Definition 2. Let D be a growing dataset, and fix k to some positive integer.
Let T1 be the execution time for one processor with dataset D(k), and let TP
be the execution time for P processors with dataset D(k). Then the relative
speedup is defined as SP = T1 /TP .
Clearly, relative speedup (the most common strong scaling metric) gives no direct
indication of data scaling since the dataset is fixed. As an alternative, one may
resort to (empirical) scaled speedup [4] (the most common weak scaling metric).
Definition 3. Let D be a growing dataset, and fix k to some positive integer.
Let t1 be the execution time for one processor with dataset D(k). Let i > k be a
positive integer such that the execution time for P processors with dataset D(i)
is t1 . Then let tP be the execution time for one processor with dataset D(i).
Then the scaled speedup is defined as SP = tP /t1 .
Unlike with relative speedup, in scaled speedup, the dataset size changes with
the number of processors. However, processors are added not to accommodate
more data but rather to keep execution time constant.
    Therefore, these metrics (and those metrics derived from them) are unsuited
for measuring data scalability, and a new metric is needed.
Definition 4. Let D be a growing dataset, and fix k to some positive integer. Let
T1 be the execution time for one processor with dataset D(k), and let TP be the
execution time for P processors with dataset D(P · k). Then growth efficiency
is defined as GP = T1 /TP .
Growth efficiency directly aligns with the notion of data scaling.
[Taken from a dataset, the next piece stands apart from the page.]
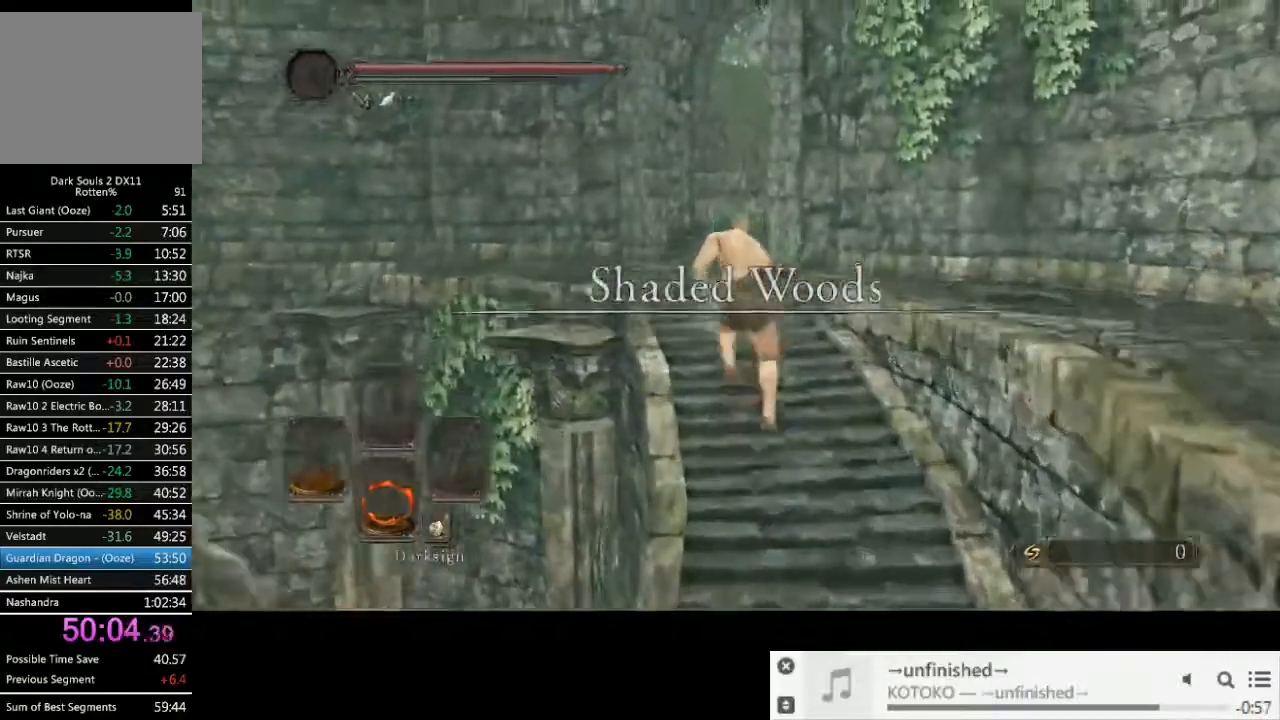
{"buttons": ["CIRCLE"], "left_stick": "up", "right_stick": "right", "events": [[467, "right_stick", "right"]]}
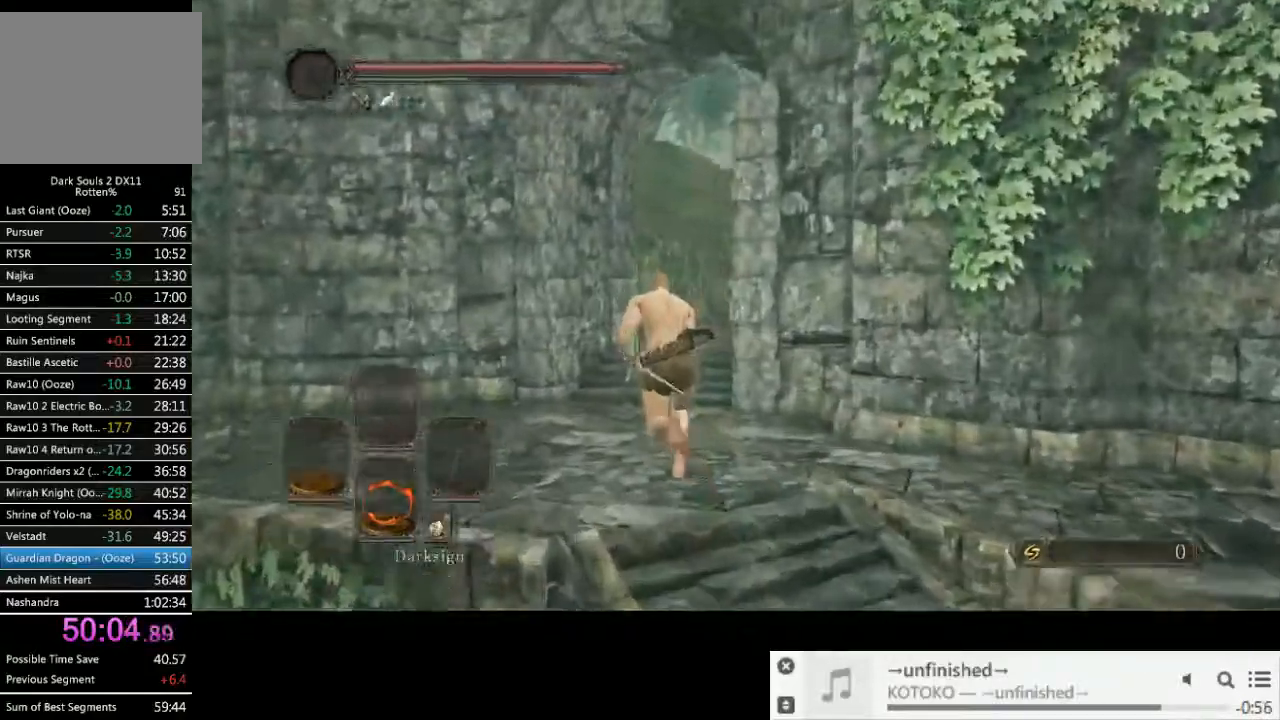
{"buttons": ["CIRCLE"], "left_stick": "up", "right_stick": "down-right", "events": [[417, "right_stick", "down-right"]]}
The idea is that
the size of the input dataset should grow linearly with the number of processors,
as captured in the definition. Thus, processors are added to accommodate more
data. Growth efficiency is more comparable to efficiency EP = SP /P or scaled
efficiency EP = SP /P in that it is a value between zero and one2 (inclusively).


4     Evaluations using growth efficiency
Performance evaluations using growth efficiency are fairly intuitive, but there are
some important details, particularly when the evaluation is meant to compare
systems.
2
    That is, in theory. Although undetermined at present, there may exist some condi-
    tions in practice that allow for growth efficiency to be greater than one. This would
    be akin to superlinear speedup in which efficiency can be greater than one.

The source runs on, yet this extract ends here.